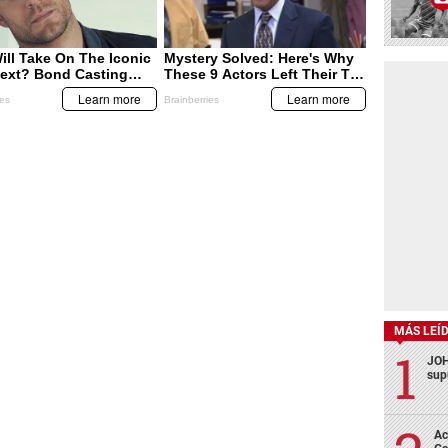
MÁS LEÍ
JOH
sup
Ac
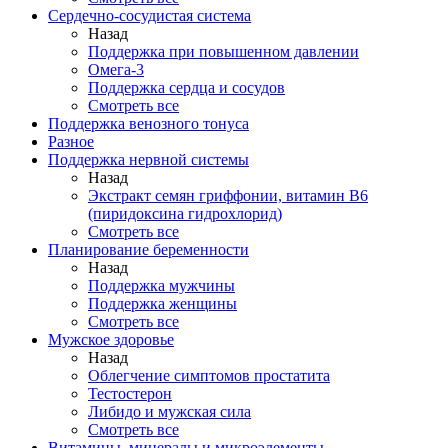
Сердечно-сосудистая система
Назад
Поддержка при повышенном давлении
Омега-3
Поддержка сердца и сосудов
Смотреть все
Поддержка венозного тонуса
Разное
Поддержка нервной системы
Назад
Экстракт семян гриффонии, витамин В6
(пиридоксина гидрохлорид)
Смотреть все
Планирование беременности
Назад
Поддержка мужчины
Поддержка женщины
Смотреть все
Мужское здоровье
Назад
Облегчение симптомов простатита
Тестостерон
Либидо и мужская сила
Смотреть все
Витамины, минералы и микроэлементы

****************

Action item | If the material above contains pictures, exclude them from an otherwise exact transcription.

Output of the exercise |
MÁS LEÍ
JOH
sup
Ac
Сердечно-сосудистая система
Назад
Поддержка при повышенном давлении
Омега-3
Поддержка сердца и сосудов
Смотреть все
Поддержка венозного тонуса
Разное
Поддержка нервной системы
Назад
Экстракт семян гриффонии, витамин В6
(пиридоксина гидрохлорид)
Смотреть все
Планирование беременности
Назад
Поддержка мужчины
Поддержка женщины
Смотреть все
Мужское здоровье
Назад
Облегчение симптомов простатита
Тестостерон
Либидо и мужская сила
Смотреть все
Витамины, минералы и микроэлементы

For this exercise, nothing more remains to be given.